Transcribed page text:
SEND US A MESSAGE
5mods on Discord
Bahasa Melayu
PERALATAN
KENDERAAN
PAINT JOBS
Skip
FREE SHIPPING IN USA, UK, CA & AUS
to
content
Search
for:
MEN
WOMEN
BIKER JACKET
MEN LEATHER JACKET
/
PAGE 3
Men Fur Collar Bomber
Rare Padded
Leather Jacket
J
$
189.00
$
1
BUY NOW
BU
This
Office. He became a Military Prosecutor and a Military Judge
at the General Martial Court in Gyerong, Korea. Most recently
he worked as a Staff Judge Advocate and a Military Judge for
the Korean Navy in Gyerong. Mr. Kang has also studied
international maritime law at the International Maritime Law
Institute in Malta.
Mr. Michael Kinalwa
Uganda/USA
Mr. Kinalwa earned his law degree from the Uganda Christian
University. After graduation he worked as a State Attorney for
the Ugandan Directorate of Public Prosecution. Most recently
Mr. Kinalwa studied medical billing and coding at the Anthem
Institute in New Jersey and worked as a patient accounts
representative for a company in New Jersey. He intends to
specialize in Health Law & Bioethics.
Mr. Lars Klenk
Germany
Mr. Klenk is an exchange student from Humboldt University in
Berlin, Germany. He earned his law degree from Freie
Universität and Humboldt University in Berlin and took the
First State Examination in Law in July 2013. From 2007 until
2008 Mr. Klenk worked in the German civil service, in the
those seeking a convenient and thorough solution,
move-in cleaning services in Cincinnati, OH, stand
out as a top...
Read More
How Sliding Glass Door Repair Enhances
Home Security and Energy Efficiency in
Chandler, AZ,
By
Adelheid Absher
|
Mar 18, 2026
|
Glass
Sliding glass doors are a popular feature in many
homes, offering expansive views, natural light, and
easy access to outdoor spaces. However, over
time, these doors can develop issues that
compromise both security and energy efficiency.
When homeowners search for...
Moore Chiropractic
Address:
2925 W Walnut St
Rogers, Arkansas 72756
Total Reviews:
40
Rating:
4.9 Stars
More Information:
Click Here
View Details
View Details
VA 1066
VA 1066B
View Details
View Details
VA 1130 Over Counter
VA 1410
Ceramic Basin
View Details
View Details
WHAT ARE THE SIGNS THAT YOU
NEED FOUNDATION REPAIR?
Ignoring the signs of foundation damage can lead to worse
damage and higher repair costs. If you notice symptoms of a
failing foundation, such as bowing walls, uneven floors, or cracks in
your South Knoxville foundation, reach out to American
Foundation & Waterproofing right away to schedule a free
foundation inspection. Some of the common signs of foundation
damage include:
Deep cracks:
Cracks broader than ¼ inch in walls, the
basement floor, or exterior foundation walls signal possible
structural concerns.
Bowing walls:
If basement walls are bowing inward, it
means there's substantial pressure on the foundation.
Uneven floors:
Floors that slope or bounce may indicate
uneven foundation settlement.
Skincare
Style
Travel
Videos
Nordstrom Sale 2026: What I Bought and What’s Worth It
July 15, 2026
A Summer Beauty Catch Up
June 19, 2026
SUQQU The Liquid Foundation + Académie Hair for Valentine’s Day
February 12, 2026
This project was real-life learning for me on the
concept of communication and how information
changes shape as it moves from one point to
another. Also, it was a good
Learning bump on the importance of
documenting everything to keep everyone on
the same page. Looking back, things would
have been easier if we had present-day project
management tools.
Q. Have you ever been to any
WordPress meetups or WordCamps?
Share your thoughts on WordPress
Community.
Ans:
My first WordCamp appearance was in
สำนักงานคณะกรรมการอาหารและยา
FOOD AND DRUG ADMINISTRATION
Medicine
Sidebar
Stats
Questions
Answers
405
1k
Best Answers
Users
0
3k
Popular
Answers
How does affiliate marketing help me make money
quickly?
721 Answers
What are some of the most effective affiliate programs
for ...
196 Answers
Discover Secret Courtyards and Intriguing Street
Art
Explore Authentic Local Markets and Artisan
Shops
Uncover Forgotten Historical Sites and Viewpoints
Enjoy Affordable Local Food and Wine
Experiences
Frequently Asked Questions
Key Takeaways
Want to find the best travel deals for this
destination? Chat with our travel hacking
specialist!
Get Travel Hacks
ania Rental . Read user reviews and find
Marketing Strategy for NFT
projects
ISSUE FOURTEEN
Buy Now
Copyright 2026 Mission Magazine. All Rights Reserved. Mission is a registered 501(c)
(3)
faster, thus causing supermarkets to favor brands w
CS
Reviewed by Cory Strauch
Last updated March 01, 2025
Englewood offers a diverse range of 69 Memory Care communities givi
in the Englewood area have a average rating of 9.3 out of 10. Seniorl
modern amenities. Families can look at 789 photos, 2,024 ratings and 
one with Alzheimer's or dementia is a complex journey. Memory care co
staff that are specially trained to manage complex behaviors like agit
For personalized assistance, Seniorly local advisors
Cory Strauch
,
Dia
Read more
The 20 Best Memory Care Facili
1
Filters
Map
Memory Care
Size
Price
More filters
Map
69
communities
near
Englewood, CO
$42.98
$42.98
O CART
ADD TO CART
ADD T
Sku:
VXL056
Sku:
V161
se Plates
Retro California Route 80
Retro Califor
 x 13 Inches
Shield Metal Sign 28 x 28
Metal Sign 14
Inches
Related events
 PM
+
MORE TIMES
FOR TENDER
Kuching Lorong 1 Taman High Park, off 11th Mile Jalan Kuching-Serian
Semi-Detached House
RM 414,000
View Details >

* [WRITTEN TASK]: Could you copy out every line in all of the entries above, word for word?

* [WRITTEN ANSWER]:
SEND US A MESSAGE
5mods on Discord
Bahasa Melayu
PERALATAN
KENDERAAN
PAINT JOBS
Skip
FREE SHIPPING IN USA, UK, CA & AUS
to
content
Search
for:
MEN
WOMEN
BIKER JACKET
MEN LEATHER JACKET
/
PAGE 3
Men Fur Collar Bomber
Rare Padded
Leather Jacket
J
$
189.00
$
1
BUY NOW
BU
This
Office. He became a Military Prosecutor and a Military Judge
at the General Martial Court in Gyerong, Korea. Most recently
he worked as a Staff Judge Advocate and a Military Judge for
the Korean Navy in Gyerong. Mr. Kang has also studied
international maritime law at the International Maritime Law
Institute in Malta.
Mr. Michael Kinalwa
Uganda/USA
Mr. Kinalwa earned his law degree from the Uganda Christian
University. After graduation he worked as a State Attorney for
the Ugandan Directorate of Public Prosecution. Most recently
Mr. Kinalwa studied medical billing and coding at the Anthem
Institute in New Jersey and worked as a patient accounts
representative for a company in New Jersey. He intends to
specialize in Health Law & Bioethics.
Mr. Lars Klenk
Germany
Mr. Klenk is an exchange student from Humboldt University in
Berlin, Germany. He earned his law degree from Freie
Universität and Humboldt University in Berlin and took the
First State Examination in Law in July 2013. From 2007 until
2008 Mr. Klenk worked in the German civil service, in the
those seeking a convenient and thorough solution,
move-in cleaning services in Cincinnati, OH, stand
out as a top...
Read More
How Sliding Glass Door Repair Enhances
Home Security and Energy Efficiency in
Chandler, AZ,
By
Adelheid Absher
|
Mar 18, 2026
|
Glass
Sliding glass doors are a popular feature in many
homes, offering expansive views, natural light, and
easy access to outdoor spaces. However, over
time, these doors can develop issues that
compromise both security and energy efficiency.
When homeowners search for...
Moore Chiropractic
Address:
2925 W Walnut St
Rogers, Arkansas 72756
Total Reviews:
40
Rating:
4.9 Stars
More Information:
Click Here
View Details
View Details
VA 1066
VA 1066B
View Details
View Details
VA 1130 Over Counter
VA 1410
Ceramic Basin
View Details
View Details
WHAT ARE THE SIGNS THAT YOU
NEED FOUNDATION REPAIR?
Ignoring the signs of foundation damage can lead to worse
damage and higher repair costs. If you notice symptoms of a
failing foundation, such as bowing walls, uneven floors, or cracks in
your South Knoxville foundation, reach out to American
Foundation & Waterproofing right away to schedule a free
foundation inspection. Some of the common signs of foundation
damage include:
Deep cracks:
Cracks broader than ¼ inch in walls, the
basement floor, or exterior foundation walls signal possible
structural concerns.
Bowing walls:
If basement walls are bowing inward, it
means there's substantial pressure on the foundation.
Uneven floors:
Floors that slope or bounce may indicate
uneven foundation settlement.
Skincare
Style
Travel
Videos
Nordstrom Sale 2026: What I Bought and What’s Worth It
July 15, 2026
A Summer Beauty Catch Up
June 19, 2026
SUQQU The Liquid Foundation + Académie Hair for Valentine’s Day
February 12, 2026
This project was real-life learning for me on the
concept of communication and how information
changes shape as it moves from one point to
another. Also, it was a good
Learning bump on the importance of
documenting everything to keep everyone on
the same page. Looking back, things would
have been easier if we had present-day project
management tools.
Q. Have you ever been to any
WordPress meetups or WordCamps?
Share your thoughts on WordPress
Community.
Ans:
My first WordCamp appearance was in
สำนักงานคณะกรรมการอาหารและยา
FOOD AND DRUG ADMINISTRATION
Medicine
Sidebar
Stats
Questions
Answers
405
1k
Best Answers
Users
0
3k
Popular
Answers
How does affiliate marketing help me make money
quickly?
721 Answers
What are some of the most effective affiliate programs
for ...
196 Answers
Discover Secret Courtyards and Intriguing Street
Art
Explore Authentic Local Markets and Artisan
Shops
Uncover Forgotten Historical Sites and Viewpoints
Enjoy Affordable Local Food and Wine
Experiences
Frequently Asked Questions
Key Takeaways
Want to find the best travel deals for this
destination? Chat with our travel hacking
specialist!
Get Travel Hacks
ania Rental . Read user reviews and find
Marketing Strategy for NFT
projects
ISSUE FOURTEEN
Buy Now
Copyright 2026 Mission Magazine. All Rights Reserved. Mission is a registered 501(c)
(3)
faster, thus causing supermarkets to favor brands w
CS
Reviewed by Cory Strauch
Last updated March 01, 2025
Englewood offers a diverse range of 69 Memory Care communities givi
in the Englewood area have a average rating of 9.3 out of 10. Seniorl
modern amenities. Families can look at 789 photos, 2,024 ratings and 
one with Alzheimer's or dementia is a complex journey. Memory care co
staff that are specially trained to manage complex behaviors like agit
For personalized assistance, Seniorly local advisors
Cory Strauch
,
Dia
Read more
The 20 Best Memory Care Facili
1
Filters
Map
Memory Care
Size
Price
More filters
Map
69
communities
near
Englewood, CO
$42.98
$42.98
O CART
ADD TO CART
ADD T
Sku:
VXL056
Sku:
V161
se Plates
Retro California Route 80
Retro Califor
 x 13 Inches
Shield Metal Sign 28 x 28
Metal Sign 14
Inches
Related events
 PM
+
MORE TIMES
FOR TENDER
Kuching Lorong 1 Taman High Park, off 11th Mile Jalan Kuching-Serian
Semi-Detached House
RM 414,000
View Details >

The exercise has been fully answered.